-------- Selected extract

What exactly, in terms of Sourcegraph the product - and you can help us differentiate free versus paid or open versus licensed as well, but what is it in terms of how I use it today as a developer? Is it plugins, you have the Chrome thing…? Do I go to your website? Give us the lay of land.
It’s free for open source and always will be. If you’re using it inside a company, you can use it for free up to – I think the limit is 15 people now. And after that there is kind of the standard proceed pricing model. As far as how you can consume it, we’ve actually experimented with a couple of ways you can consume it.
The most popular way of consuming is just going to sourcegraph.com and using it as a web application; that gives you global search and global user examples. So you get user examples pulled from every open source library that might use a function, and a bunch of other stuff that’s useful in the application.
The other alternative is some people prefer a native application. Kind of the same way that the Slack native app is essentially the web application in a native frame. The Sourcegraph desktop is essentially the same experience, but in native frame and with the added benefit of direct editor integration. If you install a plugin, it will add some shortcuts to your editor that make it super simple to lookup stuff in Sourcegraph. So as you’re coding, Sourcegraph will kind of like preload the documentation and usage examples it thinks are relevant to the code that you’re writing. So you can quickly Alt+Tab over and get the answer to “How do I use this function?” in a split second.
And then there is a Chrome extension, which if you find yourself reading code on GitHub a lot, just install it. I’m biased obviously, but I think it’s a magical experience to… Like, clicking the code on GitHub and everything is just linked. You can hover over or documentation, click on something, and even if it’s defined in a completely separate repository, you know, you’re there.
[44:07] What about language support?

----------------

:: Required actions ::
a. In the entries, from the first line through the line holding "scientific name: Polypodium sibiricum", inclusive, switch "phylum" to "division" and leave everything else unchanged. Give back only those lines.
b. Pick up the Sourcegraph interview where it stops and keep it going.
The Sourcegraph interview and the entries that follow it are unrelated to each other.

-------- Material provided

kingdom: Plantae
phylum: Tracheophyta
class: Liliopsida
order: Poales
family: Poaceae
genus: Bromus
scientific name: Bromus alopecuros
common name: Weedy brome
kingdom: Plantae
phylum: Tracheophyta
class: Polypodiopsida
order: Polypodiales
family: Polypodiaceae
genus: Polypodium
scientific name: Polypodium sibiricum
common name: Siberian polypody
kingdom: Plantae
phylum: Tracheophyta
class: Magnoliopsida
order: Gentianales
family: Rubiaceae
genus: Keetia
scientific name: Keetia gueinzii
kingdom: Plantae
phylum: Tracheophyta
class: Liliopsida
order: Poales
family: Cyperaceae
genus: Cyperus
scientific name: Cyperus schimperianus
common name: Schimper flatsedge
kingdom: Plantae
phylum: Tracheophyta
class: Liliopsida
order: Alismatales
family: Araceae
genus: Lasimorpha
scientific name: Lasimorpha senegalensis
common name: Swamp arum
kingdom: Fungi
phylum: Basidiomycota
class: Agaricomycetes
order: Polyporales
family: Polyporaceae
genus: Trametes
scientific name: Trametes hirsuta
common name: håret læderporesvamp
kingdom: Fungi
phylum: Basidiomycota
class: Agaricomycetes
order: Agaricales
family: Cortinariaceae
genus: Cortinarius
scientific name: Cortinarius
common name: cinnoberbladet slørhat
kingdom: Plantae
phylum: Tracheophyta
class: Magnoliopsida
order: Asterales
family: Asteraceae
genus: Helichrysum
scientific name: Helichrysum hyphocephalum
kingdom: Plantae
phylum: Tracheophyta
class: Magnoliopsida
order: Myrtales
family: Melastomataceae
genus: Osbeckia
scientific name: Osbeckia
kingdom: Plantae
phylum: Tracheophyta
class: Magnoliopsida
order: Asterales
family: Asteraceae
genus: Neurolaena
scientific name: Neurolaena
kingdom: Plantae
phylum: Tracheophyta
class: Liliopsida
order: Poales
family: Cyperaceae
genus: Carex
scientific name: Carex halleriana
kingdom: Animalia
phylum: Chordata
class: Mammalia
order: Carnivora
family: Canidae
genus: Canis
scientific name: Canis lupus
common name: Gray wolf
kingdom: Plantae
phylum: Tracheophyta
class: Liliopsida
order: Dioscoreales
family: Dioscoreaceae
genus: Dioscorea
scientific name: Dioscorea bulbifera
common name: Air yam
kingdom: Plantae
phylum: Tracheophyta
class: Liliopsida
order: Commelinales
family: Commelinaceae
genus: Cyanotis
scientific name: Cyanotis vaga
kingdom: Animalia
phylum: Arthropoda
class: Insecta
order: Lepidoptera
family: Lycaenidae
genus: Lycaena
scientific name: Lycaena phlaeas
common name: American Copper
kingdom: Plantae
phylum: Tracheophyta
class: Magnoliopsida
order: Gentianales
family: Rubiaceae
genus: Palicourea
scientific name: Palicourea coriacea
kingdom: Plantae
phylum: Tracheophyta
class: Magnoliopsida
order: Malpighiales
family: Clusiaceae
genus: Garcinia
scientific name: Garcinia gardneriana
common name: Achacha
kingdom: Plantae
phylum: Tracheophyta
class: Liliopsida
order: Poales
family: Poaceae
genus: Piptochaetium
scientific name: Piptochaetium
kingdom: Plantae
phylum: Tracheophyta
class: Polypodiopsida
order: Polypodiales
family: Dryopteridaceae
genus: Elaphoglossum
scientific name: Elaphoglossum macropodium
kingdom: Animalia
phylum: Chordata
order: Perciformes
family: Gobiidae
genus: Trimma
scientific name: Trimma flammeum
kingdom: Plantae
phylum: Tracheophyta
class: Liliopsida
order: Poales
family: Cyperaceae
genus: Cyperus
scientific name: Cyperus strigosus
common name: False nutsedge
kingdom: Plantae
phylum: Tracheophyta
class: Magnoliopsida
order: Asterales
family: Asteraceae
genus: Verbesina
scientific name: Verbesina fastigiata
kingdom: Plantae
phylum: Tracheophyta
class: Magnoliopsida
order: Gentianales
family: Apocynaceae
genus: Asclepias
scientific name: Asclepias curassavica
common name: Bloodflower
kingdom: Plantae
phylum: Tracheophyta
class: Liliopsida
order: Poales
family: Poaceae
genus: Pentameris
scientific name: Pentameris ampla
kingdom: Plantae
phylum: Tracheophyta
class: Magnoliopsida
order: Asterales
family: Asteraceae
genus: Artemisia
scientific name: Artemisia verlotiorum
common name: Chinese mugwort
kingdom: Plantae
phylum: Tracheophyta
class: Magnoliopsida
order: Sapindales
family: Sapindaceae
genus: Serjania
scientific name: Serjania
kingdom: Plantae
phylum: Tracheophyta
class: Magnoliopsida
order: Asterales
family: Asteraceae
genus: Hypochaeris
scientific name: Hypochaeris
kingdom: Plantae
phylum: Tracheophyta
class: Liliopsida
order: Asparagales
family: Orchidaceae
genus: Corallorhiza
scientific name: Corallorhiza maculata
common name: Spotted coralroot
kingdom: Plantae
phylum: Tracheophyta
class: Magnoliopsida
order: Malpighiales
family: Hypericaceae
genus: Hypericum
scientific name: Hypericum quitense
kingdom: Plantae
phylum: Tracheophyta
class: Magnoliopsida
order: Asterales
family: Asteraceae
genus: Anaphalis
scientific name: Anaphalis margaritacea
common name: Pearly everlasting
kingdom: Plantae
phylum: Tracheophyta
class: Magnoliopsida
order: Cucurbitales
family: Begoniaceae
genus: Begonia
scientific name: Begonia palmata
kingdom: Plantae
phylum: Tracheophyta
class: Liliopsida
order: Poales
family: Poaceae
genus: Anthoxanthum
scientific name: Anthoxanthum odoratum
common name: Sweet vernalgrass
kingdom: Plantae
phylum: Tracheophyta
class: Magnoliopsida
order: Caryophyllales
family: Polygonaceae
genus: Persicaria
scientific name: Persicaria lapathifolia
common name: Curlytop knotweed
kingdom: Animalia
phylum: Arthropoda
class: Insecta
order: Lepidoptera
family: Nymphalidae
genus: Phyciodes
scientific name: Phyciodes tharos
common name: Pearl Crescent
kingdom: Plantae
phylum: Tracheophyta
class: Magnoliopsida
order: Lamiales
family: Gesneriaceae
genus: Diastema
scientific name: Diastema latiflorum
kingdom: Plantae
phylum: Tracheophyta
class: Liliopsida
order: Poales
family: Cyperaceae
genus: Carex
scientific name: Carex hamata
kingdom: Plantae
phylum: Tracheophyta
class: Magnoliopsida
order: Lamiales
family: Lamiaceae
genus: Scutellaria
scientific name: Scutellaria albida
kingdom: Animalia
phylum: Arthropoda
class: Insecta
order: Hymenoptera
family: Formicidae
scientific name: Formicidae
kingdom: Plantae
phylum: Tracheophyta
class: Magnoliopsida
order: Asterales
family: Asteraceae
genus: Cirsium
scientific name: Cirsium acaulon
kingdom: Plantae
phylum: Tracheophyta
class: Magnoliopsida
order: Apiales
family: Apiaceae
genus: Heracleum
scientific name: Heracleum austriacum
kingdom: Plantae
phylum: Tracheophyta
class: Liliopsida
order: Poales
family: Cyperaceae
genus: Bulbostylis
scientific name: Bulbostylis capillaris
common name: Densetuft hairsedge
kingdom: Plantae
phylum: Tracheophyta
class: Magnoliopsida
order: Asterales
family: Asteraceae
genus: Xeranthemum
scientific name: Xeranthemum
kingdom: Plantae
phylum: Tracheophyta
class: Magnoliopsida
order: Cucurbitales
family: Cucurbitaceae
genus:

----------------

:: Answer list ::
a.
kingdom: Plantae
division: Tracheophyta
class: Liliopsida
order: Poales
family: Poaceae
genus: Bromus
scientific name: Bromus alopecuros
common name: Weedy brome
kingdom: Plantae
division: Tracheophyta
class: Polypodiopsida
order: Polypodiales
family: Polypodiaceae
genus: Polypodium
scientific name: Polypodium sibiricum

b.
Yeah, so language support - we support officially Java and Go. We have Python deployed to private beta JavaScripts also in private beta, but we’re not confident enough in the quality of those yet to make those public. But if you sign it for the beta, we’ll try to get you on is as quickly as possible, and then we have a couple of other languages in the pipeline. We have Scala inside some companies, but that’s not public yet, either.
Well, what’s up with that, man? Twitter added Scala support, so we’re gonna get that for the rest of us, right?
[laughs] Yeah, yeah. The Twitter dev team has been great working with us on that. We’re just kind of going through the process with them right now.
I’m sure there are contractual agreements with that particular customer, I’m sure.
Yeah.
Very good, I think that helps us understand exactly what it exists, in terms of how we can use it today, and I think we’re gonna tee up our next break. But I do have a question for you with regards to all the data that you’re capturing, and I think we should also talk about private source versus open source.
You’re collecting a lot of data, I’m sure you’re well aware of GitHub’s recent push into public data with the BigQuery, and I’m guessing that Sourcegraph has some overlap there, perhaps. So let’s not answer that now, but let’s just take a break and we’ll answer it on the other side.
Alright, we are back with Beyang Liu and we are talking about Sourcegraph, source code, all that good stuff. Beyang, we mentioned before the break that you are collecting a lot of data.
Yep.
I like how you think about code as data, it seems like a very powerful way to think, because you end up with tooling like this. And recently, GitHub and Google made a big announcement around BigQuery and GitHub’s public data set where they have added not just the commits and issues - I believe it was previously - they now actually have full source code snapshots in BigQuery, queriable. That was something that has been pretty cool and opened up a lot of opportunities to answer certain questions amongst open source people like us.
Yep.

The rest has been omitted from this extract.